Given request:
Reproduce every one of the lines below without any change. Omit the pictures from your answer.

**** Material for the task ****

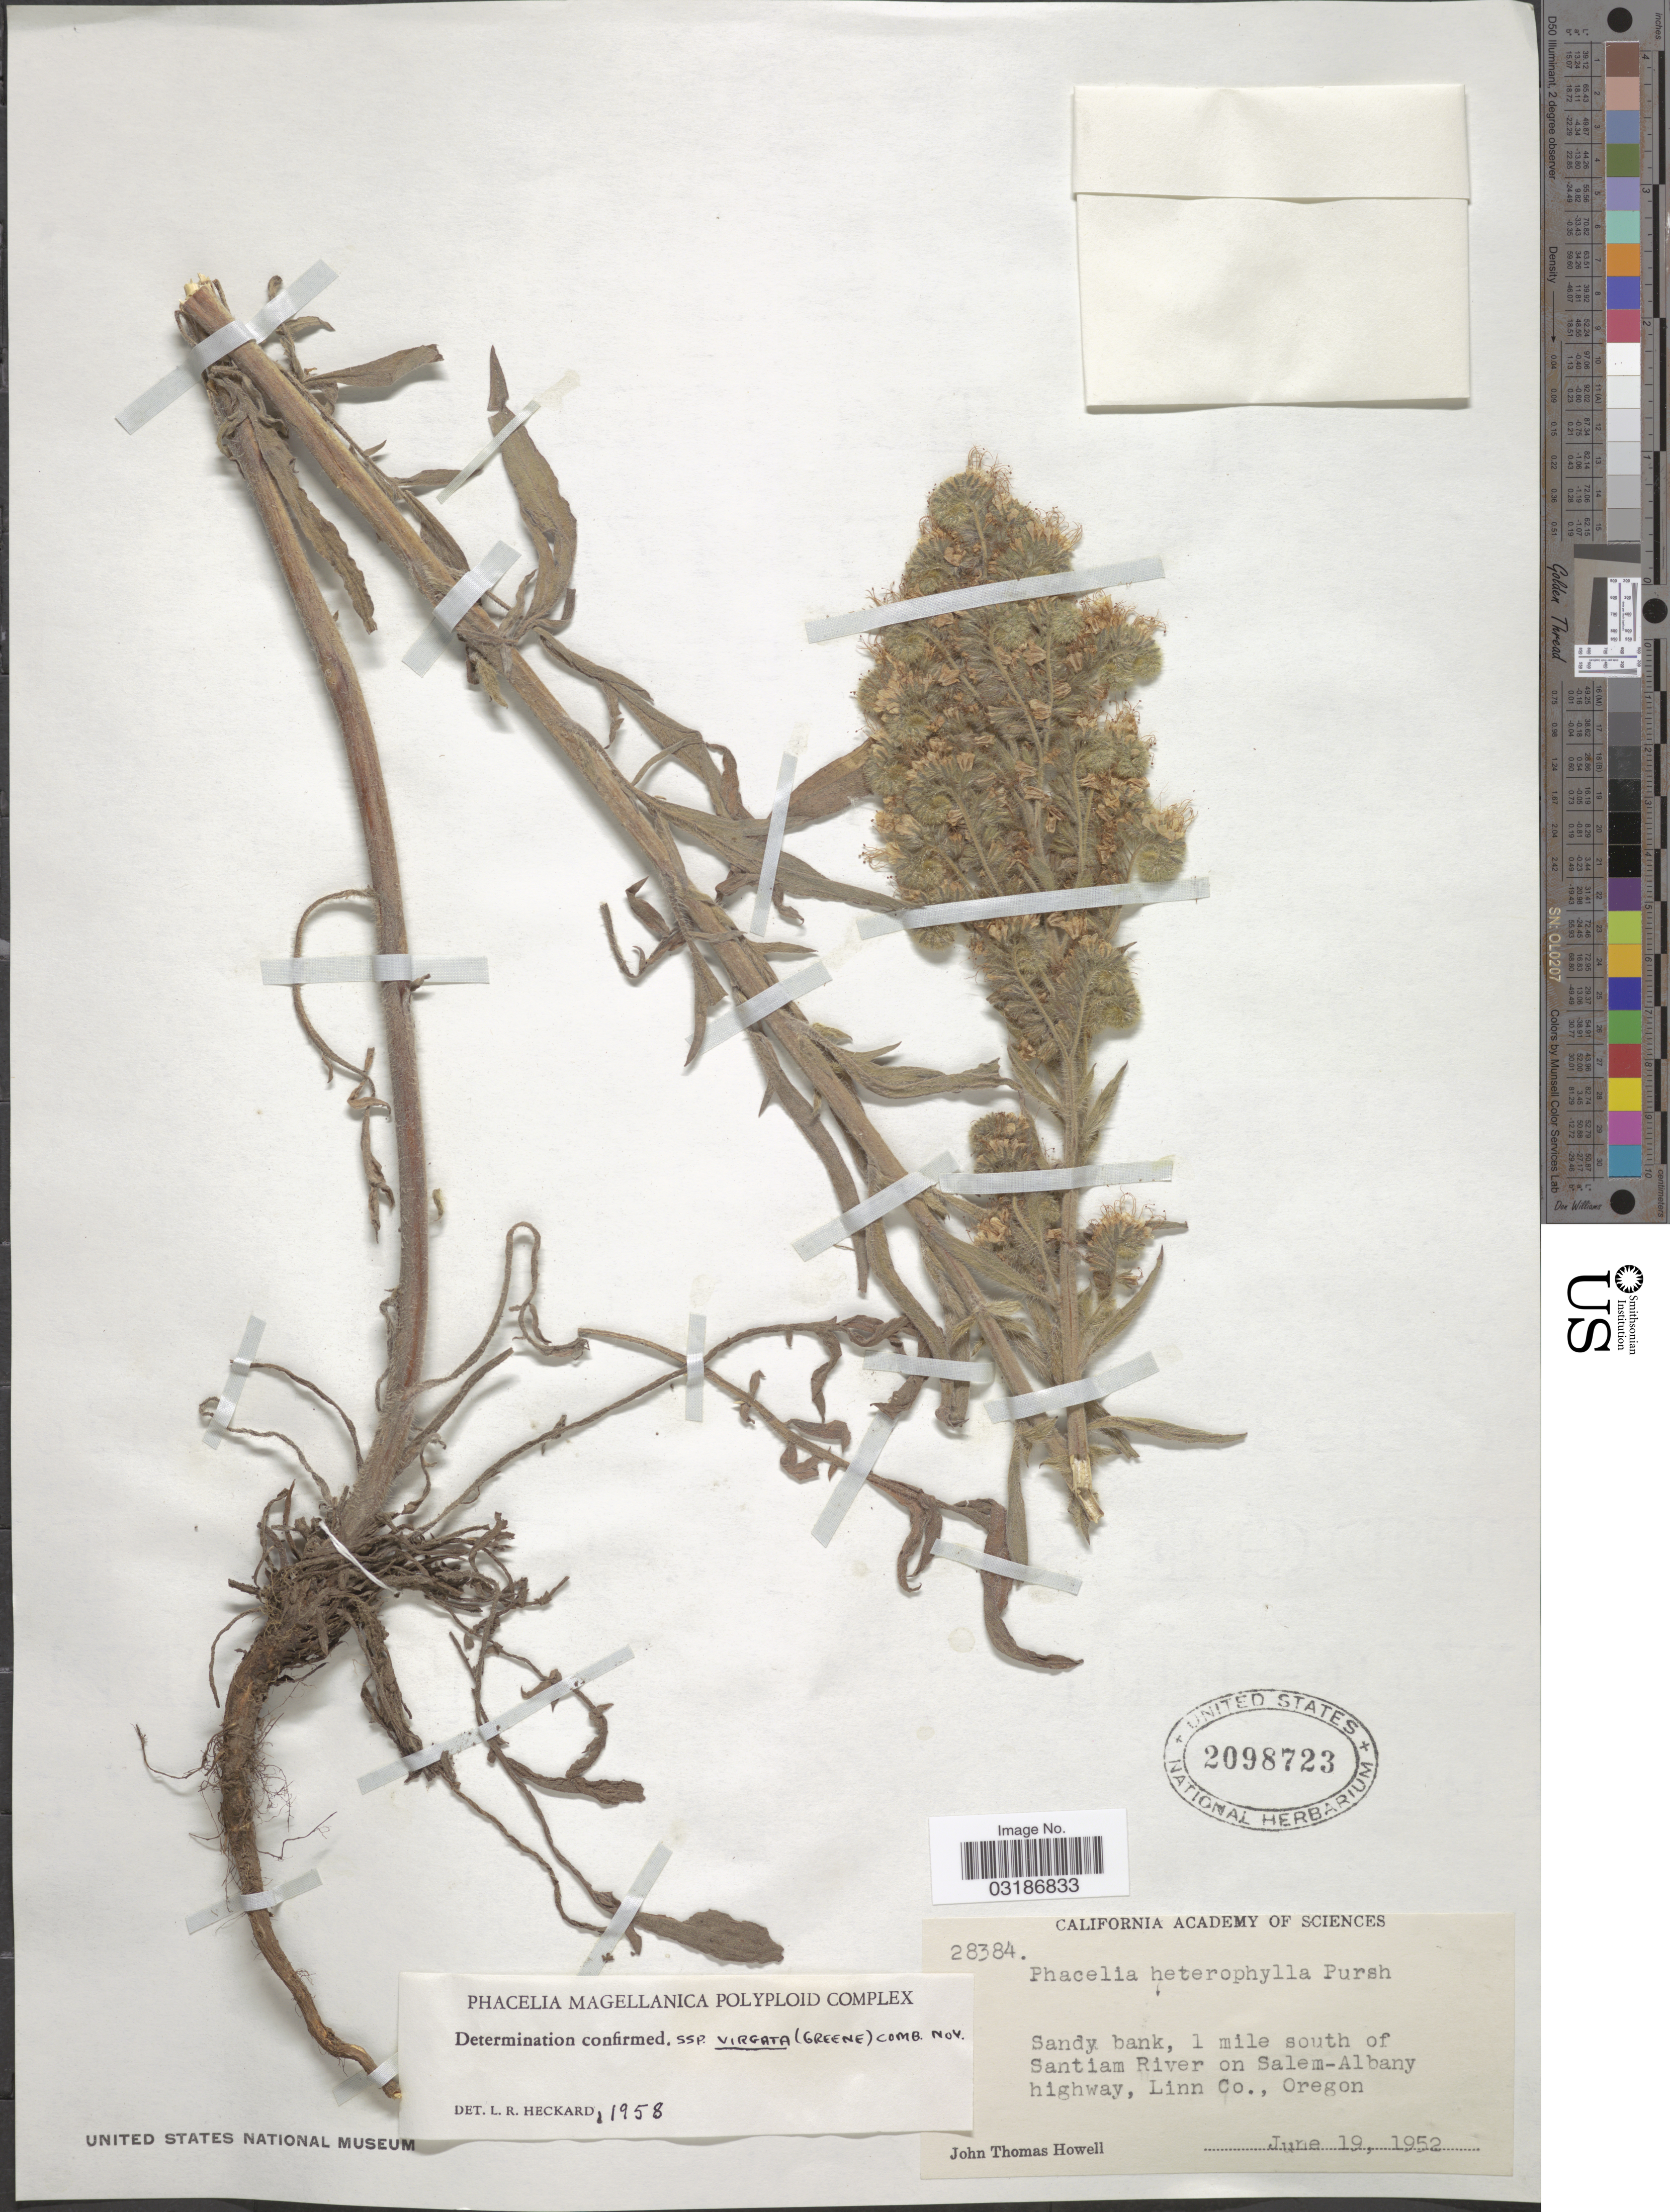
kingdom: Plantae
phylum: Tracheophyta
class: Magnoliopsida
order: Boraginales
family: Hydrophyllaceae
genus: Phacelia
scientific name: Phacelia heterophylla subsp. virgata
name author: (Greene) Heckard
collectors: J. T. Howell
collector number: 28384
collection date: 1952-06-19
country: United States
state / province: Oregon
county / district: Linn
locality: Sandy bank, 1 mile south of Santiam River on Salem-Albany highway, Linn Co.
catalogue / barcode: US 2098723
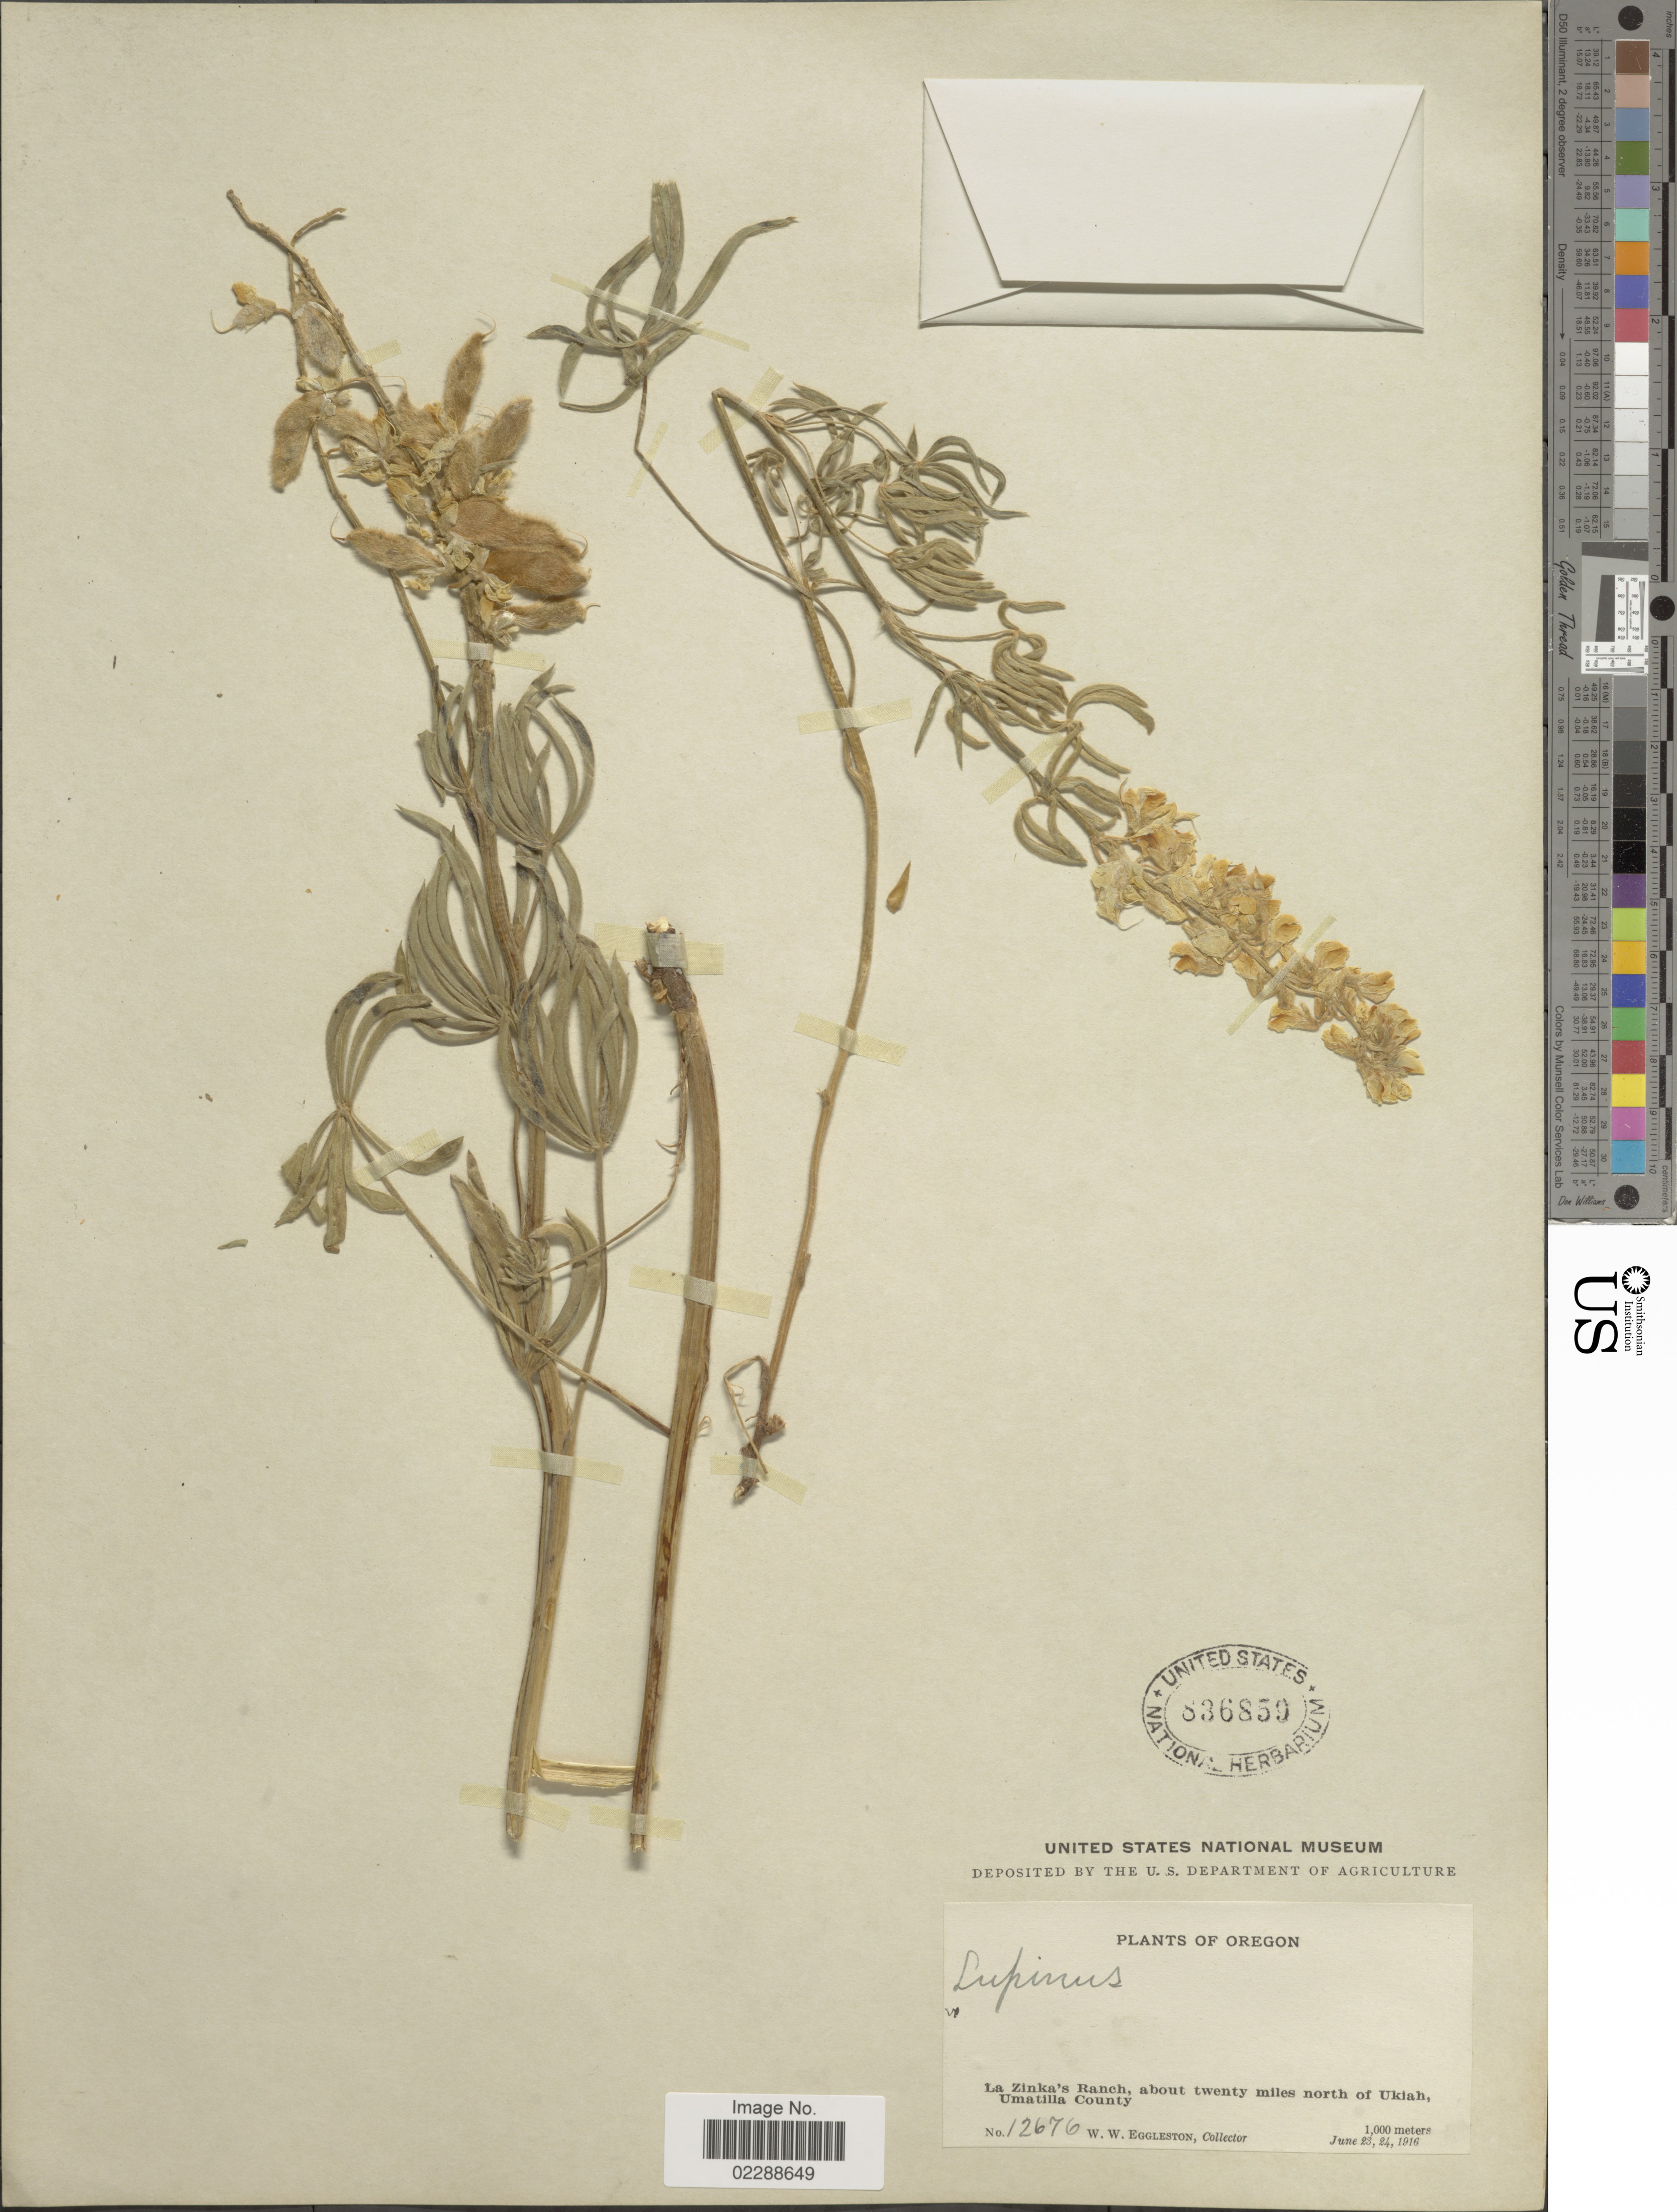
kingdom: Plantae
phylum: Tracheophyta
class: Magnoliopsida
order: Fabales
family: Fabaceae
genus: Lupinus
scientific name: Lupinus sp.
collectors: W. W. Eggleston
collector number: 12676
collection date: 1916-06-23/1916-06-24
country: United States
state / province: Oregon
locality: La Zinka's Ranch, about twenty miles north of Ukiah, Umatilla County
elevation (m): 1000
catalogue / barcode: US 836859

****

Answer for the task:
kingdom: Plantae
phylum: Tracheophyta
class: Magnoliopsida
order: Boraginales
family: Hydrophyllaceae
genus: Phacelia
scientific name: Phacelia heterophylla subsp. virgata
name author: (Greene) Heckard
collectors: J. T. Howell
collector number: 28384
collection date: 1952-06-19
country: United States
state / province: Oregon
county / district: Linn
locality: Sandy bank, 1 mile south of Santiam River on Salem-Albany highway, Linn Co.
catalogue / barcode: US 2098723
kingdom: Plantae
phylum: Tracheophyta
class: Magnoliopsida
order: Fabales
family: Fabaceae
genus: Lupinus
scientific name: Lupinus sp.
collectors: W. W. Eggleston
collector number: 12676
collection date: 1916-06-23/1916-06-24
country: United States
state / province: Oregon
locality: La Zinka's Ranch, about twenty miles north of Ukiah, Umatilla County
elevation (m): 1000
catalogue / barcode: US 836859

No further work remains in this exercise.